Effective Heat methods: Heating up the bark of the trunk of the Chestnut trees with warm water or heat blankets of Chestnut Tree Treatment.
Heat Trial in Station Dordrecht Zuid: initially established success in the laboratory by Wageningen Plant Research. After heating up the bacterium for two days at approximately 40°C the bacterium was no longer able to continue to grow and multiply. Seedlings were able to restore their wounds.
Packing of chestnut trees with water or heat blankets is used in studies to improve the effectiveness of the Heat treatment to larger chestnut trees.

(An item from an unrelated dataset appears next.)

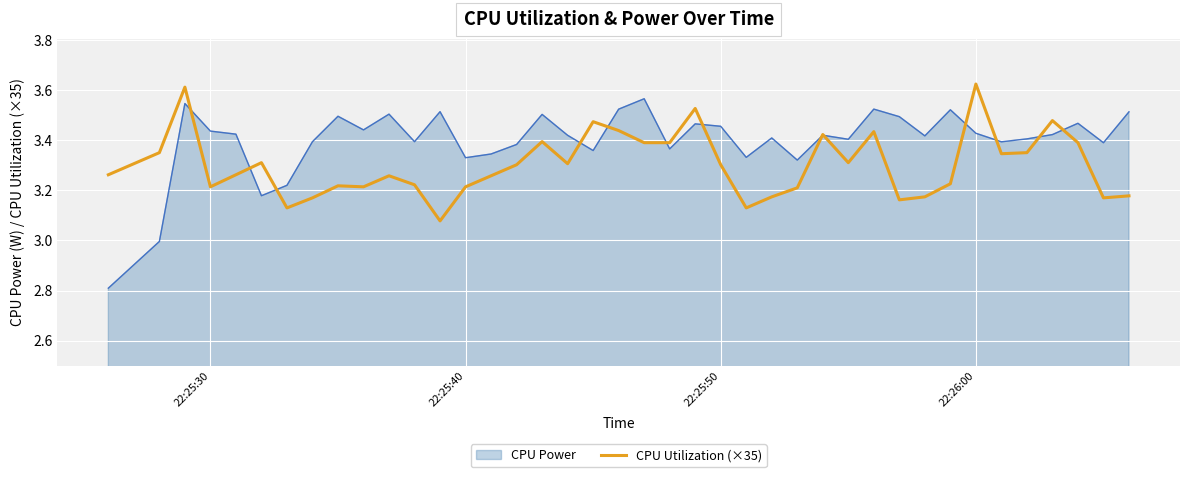

What is the difference between the maximum and minimum values?

0.5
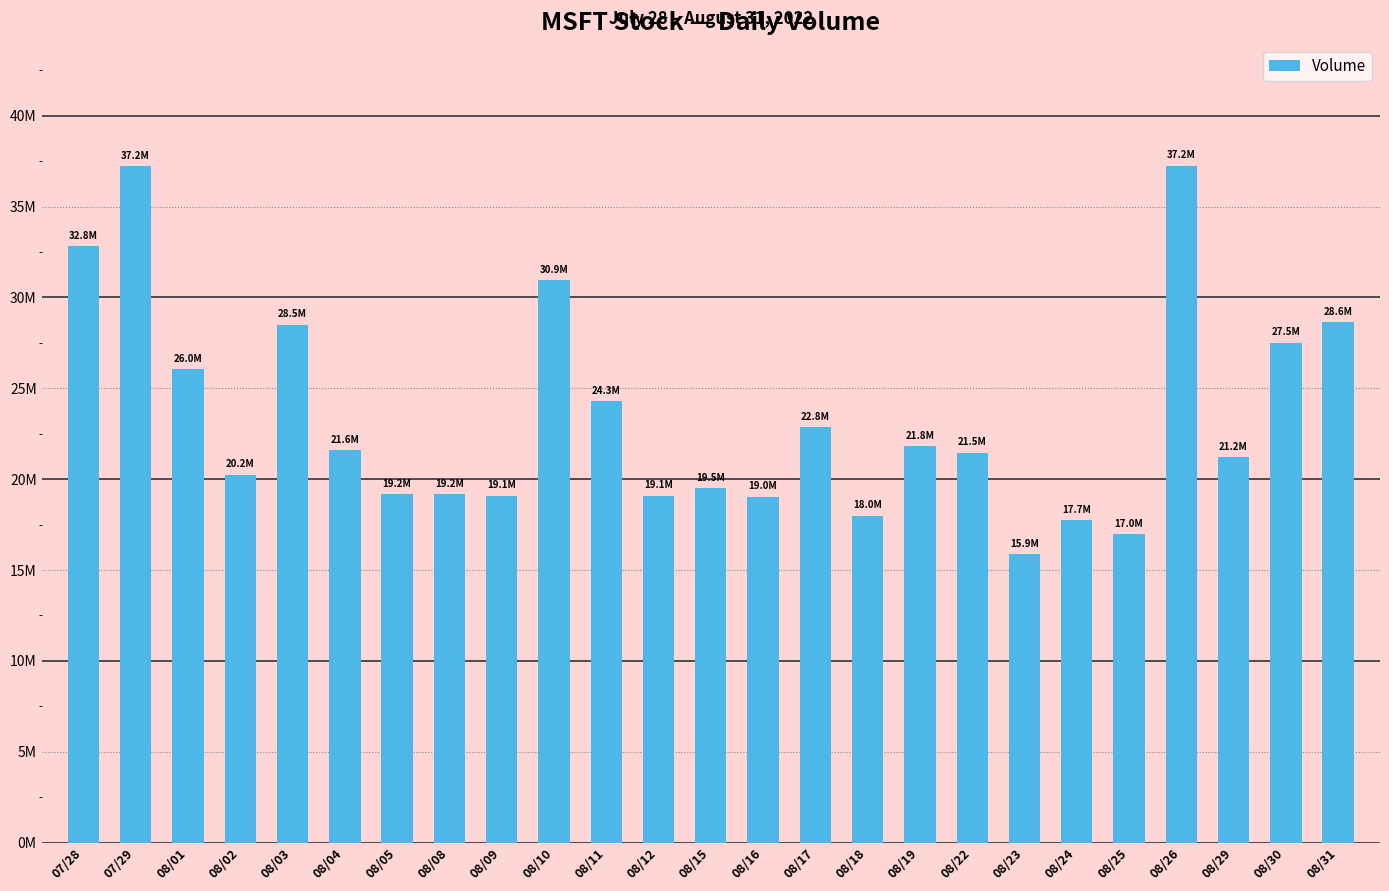

Are the bars horizontal?

No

Larger scale tests of the Heat method with electric blankets of Chestnut Tree Treatment are currently being investigated for public Chestnut Trees in the Dutch Amsterdam Region, see the map here:

== Importance ==
The Horse Chestnut is considered an economically and socially important tree. It is estimated that there are 470,000 trees in Great Britain. Many are urban, in parks and gardens. They are desirable because they can tolerate many conditions including dry sandy soils, wet clays and chalk. The tree is economically important because it contains aescin which can be used for its anti-inflammatory properties. Wildlife also benefit from the nuts the tree provides.